In the early hours of the 28th of April 1944 eight Landing Ship Tanks (LST’s), full of American servicemen were in Lyme Bay, off the coast of Devon, England. Their purpose to take part in Exercise Tiger, the realistic rehearsals for the D-Day landings in Normandy. The night turned into tragedy as a group of patrolling German e-boats discovered and attacked them. At the end of Exercise Tiger 946 American serviceman had lost their lives.
And that is how something as mundane as an empty powdered milk barrel found its way into the Cookworthy Museum in Kingsbridge, it was left in the Trout’s Hotel, which was seconded as an officers mess during the exercise (the whole area was evacuated of civilians; an everyday thing that can only hint at the scale of the operation and its impact on the service men and women and the local population.

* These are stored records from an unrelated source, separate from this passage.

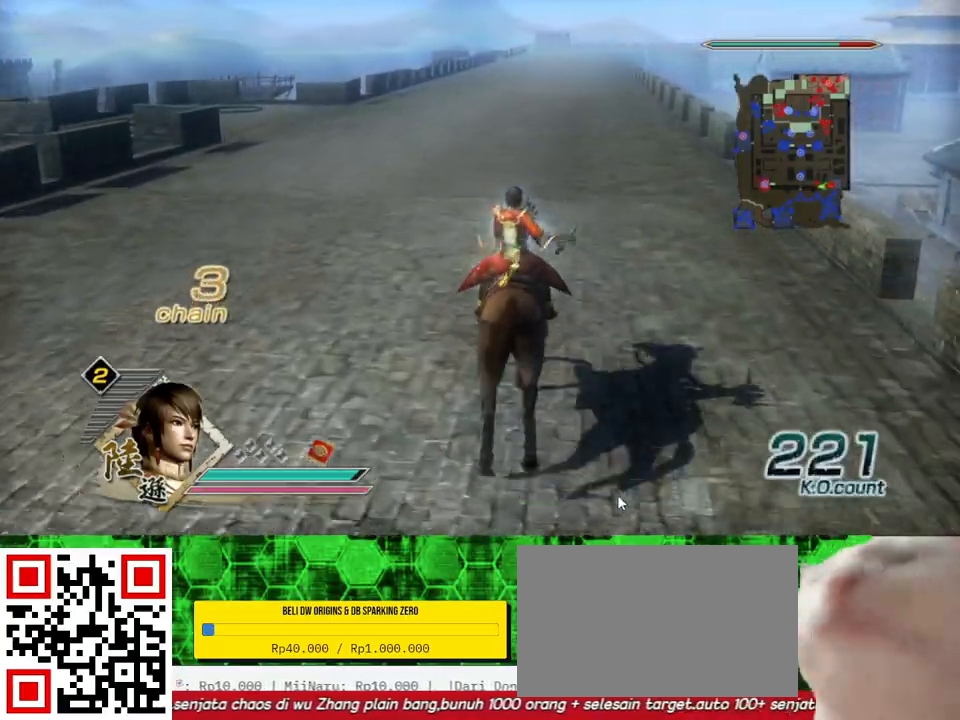
{"buttons": [], "left_stick": "up", "right_stick": "center", "events": []}
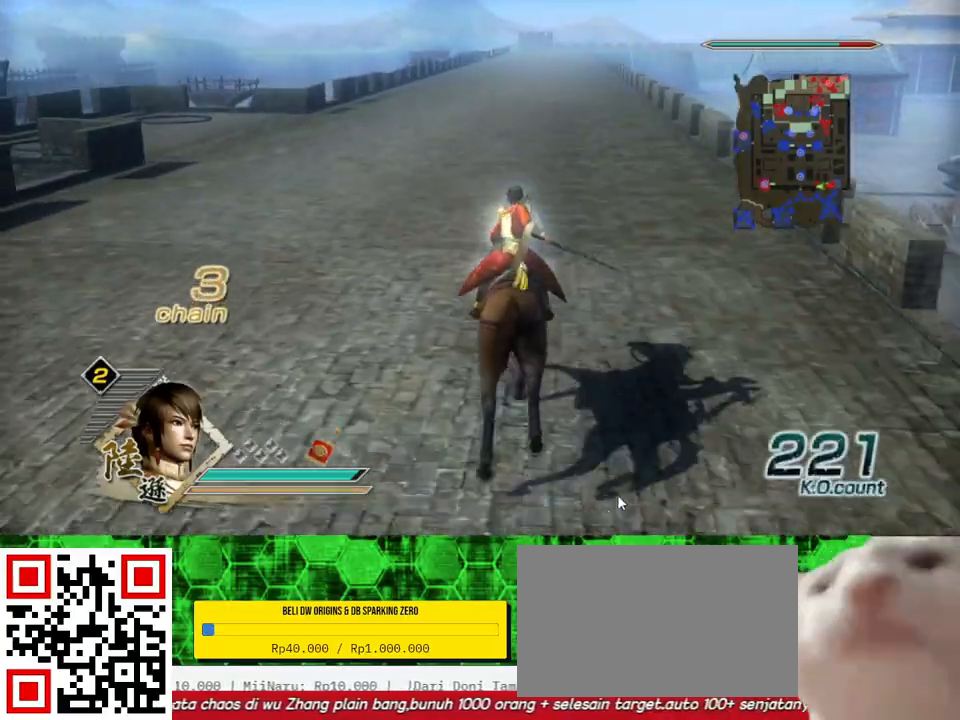
{"buttons": [], "left_stick": "up", "right_stick": "center", "events": []}
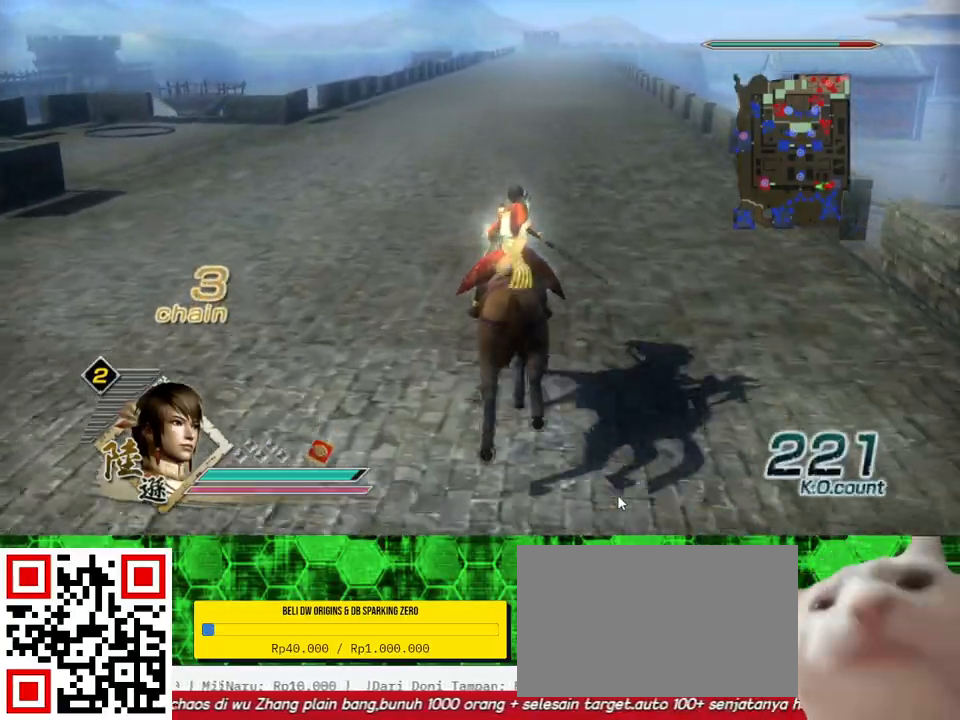
{"buttons": [], "left_stick": "up", "right_stick": "center", "events": []}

The military history of Exercise Tiger can be found here, it was a tragedy,
that was shrouded in secrecy for over 40 years with many of the families of those who died having no idea about what happened (as my mum is fond of saying about WWII, ‘There was a lot we never knew about’.) Then thanks to the exceptional efforts of the late Ken Small, who managed to locate and lift from the seabed a Sherman Tank that had been lost that night and to then dedicate it as a fitting memorial to all those who died.
I think I have to look at this beautiful place in a slightly different light.